Americans with Disabilities Act

The Americans with Disabilities Act protects those with disabilities such as addiction.

According to the U. S. Department of Labor, these protections prevent employers from:

  • Refusing employment on the basis of a disability
  • Firing a person who has a disability
  • Firing a person who’s in treatment or recovering from a substance abuse disorder

Employers must also maintain confidentiality regarding any medically-related information pertaining to an employee, which includes a person’s drug treatment history.

Family and Medical Leave Act

The Family and Medical Leave Act (FMLA) of 1993 provides added protections for employees who choose to take time away from work to enter an inpatient drug rehabilitation program or any other form of drug treatment.

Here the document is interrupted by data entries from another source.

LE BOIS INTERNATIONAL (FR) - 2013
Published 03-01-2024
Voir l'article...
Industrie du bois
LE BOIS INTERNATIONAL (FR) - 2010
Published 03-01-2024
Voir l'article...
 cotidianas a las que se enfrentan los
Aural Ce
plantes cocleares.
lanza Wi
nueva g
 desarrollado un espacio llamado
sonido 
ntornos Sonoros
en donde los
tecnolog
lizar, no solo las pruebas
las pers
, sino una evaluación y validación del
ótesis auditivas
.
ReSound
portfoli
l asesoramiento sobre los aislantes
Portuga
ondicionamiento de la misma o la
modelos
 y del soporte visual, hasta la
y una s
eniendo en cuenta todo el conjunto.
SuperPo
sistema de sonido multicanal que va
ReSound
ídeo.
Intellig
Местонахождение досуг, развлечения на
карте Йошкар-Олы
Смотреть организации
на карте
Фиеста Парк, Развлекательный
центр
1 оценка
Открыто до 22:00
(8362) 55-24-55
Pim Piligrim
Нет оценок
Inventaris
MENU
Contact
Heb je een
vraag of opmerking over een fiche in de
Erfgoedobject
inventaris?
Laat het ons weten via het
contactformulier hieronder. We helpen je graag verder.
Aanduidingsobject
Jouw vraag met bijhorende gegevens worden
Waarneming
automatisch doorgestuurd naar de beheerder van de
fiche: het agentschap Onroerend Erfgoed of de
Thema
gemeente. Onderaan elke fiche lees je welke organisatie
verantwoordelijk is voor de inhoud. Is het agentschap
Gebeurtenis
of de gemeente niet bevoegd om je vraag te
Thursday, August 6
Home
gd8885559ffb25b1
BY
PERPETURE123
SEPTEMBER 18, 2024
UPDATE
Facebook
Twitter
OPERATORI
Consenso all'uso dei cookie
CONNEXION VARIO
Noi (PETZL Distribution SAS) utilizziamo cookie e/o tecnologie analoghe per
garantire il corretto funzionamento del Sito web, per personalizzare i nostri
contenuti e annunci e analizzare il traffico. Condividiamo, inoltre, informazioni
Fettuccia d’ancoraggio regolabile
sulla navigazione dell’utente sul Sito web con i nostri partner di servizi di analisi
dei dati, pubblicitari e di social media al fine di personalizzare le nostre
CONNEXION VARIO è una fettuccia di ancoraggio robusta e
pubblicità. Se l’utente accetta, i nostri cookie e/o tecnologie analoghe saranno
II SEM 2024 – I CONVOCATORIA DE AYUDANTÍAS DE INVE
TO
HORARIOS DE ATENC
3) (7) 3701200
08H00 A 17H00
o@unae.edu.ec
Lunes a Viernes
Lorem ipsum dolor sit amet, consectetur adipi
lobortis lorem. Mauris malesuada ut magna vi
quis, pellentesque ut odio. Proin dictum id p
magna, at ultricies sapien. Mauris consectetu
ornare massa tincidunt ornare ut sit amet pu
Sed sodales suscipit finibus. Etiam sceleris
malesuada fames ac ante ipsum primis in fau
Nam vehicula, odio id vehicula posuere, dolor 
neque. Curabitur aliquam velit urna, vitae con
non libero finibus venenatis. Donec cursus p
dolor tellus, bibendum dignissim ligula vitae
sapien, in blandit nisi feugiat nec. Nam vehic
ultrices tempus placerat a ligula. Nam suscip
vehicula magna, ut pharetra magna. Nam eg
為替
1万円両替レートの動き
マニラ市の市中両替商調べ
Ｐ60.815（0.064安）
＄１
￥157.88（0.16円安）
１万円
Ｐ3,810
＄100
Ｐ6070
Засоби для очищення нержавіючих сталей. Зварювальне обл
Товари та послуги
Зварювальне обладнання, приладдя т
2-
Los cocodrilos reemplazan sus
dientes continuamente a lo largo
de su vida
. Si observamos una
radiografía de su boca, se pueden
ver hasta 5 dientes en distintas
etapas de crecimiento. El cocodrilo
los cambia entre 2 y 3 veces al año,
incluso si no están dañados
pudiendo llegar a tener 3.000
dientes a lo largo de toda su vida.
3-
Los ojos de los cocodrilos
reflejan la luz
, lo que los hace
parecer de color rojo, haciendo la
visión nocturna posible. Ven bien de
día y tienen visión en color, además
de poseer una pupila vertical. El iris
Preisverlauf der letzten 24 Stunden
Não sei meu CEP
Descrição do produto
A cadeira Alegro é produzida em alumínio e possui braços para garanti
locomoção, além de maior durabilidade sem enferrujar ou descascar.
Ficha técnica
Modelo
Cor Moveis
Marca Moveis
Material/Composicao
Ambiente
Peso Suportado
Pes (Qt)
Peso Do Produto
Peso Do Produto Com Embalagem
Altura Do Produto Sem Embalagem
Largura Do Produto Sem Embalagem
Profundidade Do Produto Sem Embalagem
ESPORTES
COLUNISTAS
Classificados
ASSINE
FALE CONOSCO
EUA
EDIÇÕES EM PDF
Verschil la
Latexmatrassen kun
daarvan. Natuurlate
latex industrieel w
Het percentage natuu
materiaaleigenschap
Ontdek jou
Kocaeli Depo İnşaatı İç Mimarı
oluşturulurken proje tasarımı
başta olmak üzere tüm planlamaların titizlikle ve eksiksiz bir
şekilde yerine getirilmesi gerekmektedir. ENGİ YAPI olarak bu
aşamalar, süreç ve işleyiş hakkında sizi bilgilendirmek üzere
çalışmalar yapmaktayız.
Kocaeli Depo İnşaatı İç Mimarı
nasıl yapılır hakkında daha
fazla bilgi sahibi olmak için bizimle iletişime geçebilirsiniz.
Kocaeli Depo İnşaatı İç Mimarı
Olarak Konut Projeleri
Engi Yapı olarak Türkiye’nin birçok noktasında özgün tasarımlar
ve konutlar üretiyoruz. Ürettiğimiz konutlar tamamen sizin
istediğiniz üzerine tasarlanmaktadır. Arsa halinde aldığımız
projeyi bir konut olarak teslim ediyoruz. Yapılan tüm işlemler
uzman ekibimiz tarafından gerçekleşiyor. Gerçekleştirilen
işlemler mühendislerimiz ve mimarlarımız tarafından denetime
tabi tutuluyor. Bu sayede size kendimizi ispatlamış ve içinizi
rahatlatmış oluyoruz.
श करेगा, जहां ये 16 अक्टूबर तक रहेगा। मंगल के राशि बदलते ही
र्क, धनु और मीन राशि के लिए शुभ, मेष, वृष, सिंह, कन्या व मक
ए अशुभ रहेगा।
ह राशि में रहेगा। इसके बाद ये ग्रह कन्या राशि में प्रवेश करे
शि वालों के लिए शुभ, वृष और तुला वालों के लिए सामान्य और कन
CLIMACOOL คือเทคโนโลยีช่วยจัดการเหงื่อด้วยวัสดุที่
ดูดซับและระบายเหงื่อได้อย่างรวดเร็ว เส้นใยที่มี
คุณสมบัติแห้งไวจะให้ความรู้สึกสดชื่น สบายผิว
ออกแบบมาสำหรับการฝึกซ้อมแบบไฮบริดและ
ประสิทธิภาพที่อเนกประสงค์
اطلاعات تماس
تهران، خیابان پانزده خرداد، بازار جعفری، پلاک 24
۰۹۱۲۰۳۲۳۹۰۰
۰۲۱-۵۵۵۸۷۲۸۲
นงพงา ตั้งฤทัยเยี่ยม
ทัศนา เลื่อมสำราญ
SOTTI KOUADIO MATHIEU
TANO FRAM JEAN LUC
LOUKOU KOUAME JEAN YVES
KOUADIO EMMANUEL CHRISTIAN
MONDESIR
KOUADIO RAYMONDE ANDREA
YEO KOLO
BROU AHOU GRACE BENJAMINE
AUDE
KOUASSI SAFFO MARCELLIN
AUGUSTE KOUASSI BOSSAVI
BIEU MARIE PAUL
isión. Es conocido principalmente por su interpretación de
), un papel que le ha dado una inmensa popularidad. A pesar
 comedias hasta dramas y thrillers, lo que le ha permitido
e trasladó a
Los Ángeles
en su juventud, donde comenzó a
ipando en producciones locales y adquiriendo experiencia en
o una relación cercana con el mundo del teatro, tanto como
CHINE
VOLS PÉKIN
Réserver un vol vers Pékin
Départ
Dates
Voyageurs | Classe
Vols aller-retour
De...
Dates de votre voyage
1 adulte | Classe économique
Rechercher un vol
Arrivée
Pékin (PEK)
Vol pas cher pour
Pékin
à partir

Under the Family and Medical Leave Act, employees can take up 12 weeks of unpaid leave within a 12-month period without compromising their employment status.

The FMLA also requires employers to make reasonable accommodations in terms of an employee’s work schedule when it comes to attending treatment sessions, support group meetings or meeting with a sponsor. While inpatient drug rehabilitation treatment does take place on the grounds of the facility, once a person completes the program ongoing treatment sessions will likely be necessary to maintain ongoing sobriety.

Employer Rights

Work Performance Issues

ADA and FMLA protections only apply in cases where a person is actively seeking treatment. This means, work performance issues can still threaten your job status if you’re not already receiving drug treatment help. In this respect, being in inpatient drug rehabilitation treatment can actually prevent you from getting fired.

Drug Testing

According to the U. S. Department of Health & Human Services, employers still reserve the right to subject an employee to drug testing regardless of whether he or she is current in treatment. Likewise, a positive drug test can result in disciplinary action or firing.

Financial Concerns Regarding Inpatient Drug Rehabilitation

Even with the protections afforded by ADA and FMLA laws, inpatient drug rehabilitation programs can run anywhere from 30 to 90 days in duration. While on unpaid leave from work, daily living expenses can add up fast. To help absorb some of the cost, employees can use their vacation time to cover expenses while in inpatient drug rehabilitation. In cases where an employer offers short-term or long-term disability insurance, these options can also be used to cover living expenses.